Second, serious senior figures within the Republican Party have long been pointing in this direction. In 2009, for example, former Treasury Secretary Nicholas Brady said, “First we should just come out and say it: the financial system that led us to the brink of disaster is broken.” And former Secretary of State George P. Shultz has emphasized that we should “make failure tolerable,” suggesting, for example, “an escalating schedule could be required of necessary capital ratios geared to size and matched with escalating limits on leverage.”
Republicans like to discuss who is and is not a true Republican. How can any true Republican condone the subsidies that underpin our biggest financial companies today?
Third, mainstream financial thinking is in exactly the same place, in terms of asserting that capital requirements for big banks should be much higher. On this issue I refer you, as always, to the work of Anat Admati and her colleagues at Stanford University.
Mr. Huntsman’s position is in alignment with the strongest possible technical thinking, but he has also found a direct and easy way to communicate the right political message. Higher capital requirements for big banks are a great idea; they should help prevent financial disaster. But when such disaster occurs, we need financial institutions that can actually fail — with losses to creditors — without bringing down the entire system. Anything “too big to fail” is simply too big.
Fourth, political Republicans who favor the status quo with regard to megabanks are going to have a hard time justifying that position — including in a confrontational debate format. (Mr. Huntsman declined to participate in this week’s debate among the Republican candidates, but is likely to spread his “too big to fail” message as he campaigns at town hall meetings in New Hampshire.)
In particular, Mitt Romney is very vulnerable on this issue, as he has already lined up so much support from among the biggest banks. Presumably the prospect of Wall Street donations is enough to deter some Republicans (and many Democrats) from confronting the issue of “too big to fail.” But if Mr. Romney is already far ahead is this fund-raising category, there is much less to lose. And his donations must make it harder for him to explain exactly how he would ensure that even one megabank could fail.

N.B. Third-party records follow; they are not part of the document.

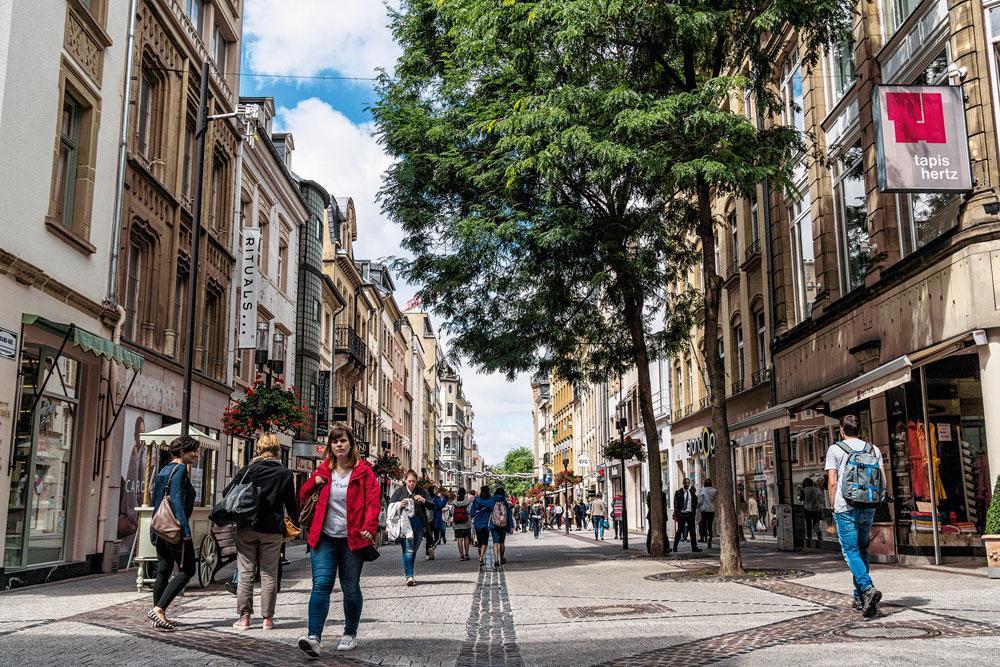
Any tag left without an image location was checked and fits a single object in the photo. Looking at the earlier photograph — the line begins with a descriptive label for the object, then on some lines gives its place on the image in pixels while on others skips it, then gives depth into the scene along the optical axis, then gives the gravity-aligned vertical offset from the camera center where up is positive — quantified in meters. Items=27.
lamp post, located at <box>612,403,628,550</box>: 23.80 -0.10
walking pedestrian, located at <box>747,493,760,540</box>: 25.03 -0.38
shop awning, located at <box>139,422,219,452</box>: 13.84 +1.03
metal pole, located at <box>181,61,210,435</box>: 16.19 +4.86
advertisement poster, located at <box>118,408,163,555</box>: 17.56 +0.61
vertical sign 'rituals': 25.31 +6.18
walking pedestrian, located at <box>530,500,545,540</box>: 38.69 -0.71
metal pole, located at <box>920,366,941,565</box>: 14.49 +0.73
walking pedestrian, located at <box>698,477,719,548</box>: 23.47 -0.04
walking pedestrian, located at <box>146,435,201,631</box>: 8.41 -0.35
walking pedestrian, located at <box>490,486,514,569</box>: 17.98 -0.36
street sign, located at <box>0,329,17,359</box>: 12.44 +2.17
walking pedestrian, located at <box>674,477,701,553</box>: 22.72 -0.13
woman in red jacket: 7.06 -0.14
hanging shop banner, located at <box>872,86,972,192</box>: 13.14 +5.06
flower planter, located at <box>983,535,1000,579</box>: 11.45 -0.68
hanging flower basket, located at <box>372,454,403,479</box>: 35.34 +1.74
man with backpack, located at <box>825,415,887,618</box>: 8.56 +0.03
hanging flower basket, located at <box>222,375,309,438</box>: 19.25 +1.90
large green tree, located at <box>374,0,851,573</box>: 13.50 +5.61
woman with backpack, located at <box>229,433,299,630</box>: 8.31 -0.20
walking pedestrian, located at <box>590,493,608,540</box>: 32.28 -0.34
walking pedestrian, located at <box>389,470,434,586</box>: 14.04 -0.08
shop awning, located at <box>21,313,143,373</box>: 12.94 +2.40
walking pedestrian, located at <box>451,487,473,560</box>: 20.72 -0.48
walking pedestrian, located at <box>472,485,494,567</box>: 18.27 -0.27
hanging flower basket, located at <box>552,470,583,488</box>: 45.16 +1.17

It’s not enough just to wish that big banks could fail or to promise not to support them next time. This is not a credible commitment — and the “resolution authority” created under the Dodd-Frank regulatory legislation is a paper tiger with regard to winding down the biggest banks. If the choice is global economic calamity or unsavory bailout, which would you — let alone any Republican president — choose?
Mr. Huntsman has joined the dots. There are various ways to directly address and remove the implicit subsidies that the largest banks receive. Bloated size and excessive leverage can be effectively taxed. As he said:
Eliminating subsidies would encourage the affected institutions to downsize by selling off certain operations or face having to pay the real costs of bailouts. We need banks that are small and simple enough to fail, not financial public utilities.
Fifth, the euro zone is on the verge of calamity in large part because its members built very large banks with huge implicit subsidies, and this facilitated an irresponsible accumulation of public sector debt.
During the Dodd-Frank debate last year, we heard repeatedly from people — including senators on both sides of the aisle — who believed that reducing the size of our largest banks would somehow put the rest of our private sector at a disadvantage.
Who now would like to emulate in any way the disaster that the Europeans have brought upon themselves? Mr. Romney, please explain how you would prevent our largest banks from becoming ever larger and taking on more risk, and, as they did, continuing the reckless buildup of debt throughout the global economy.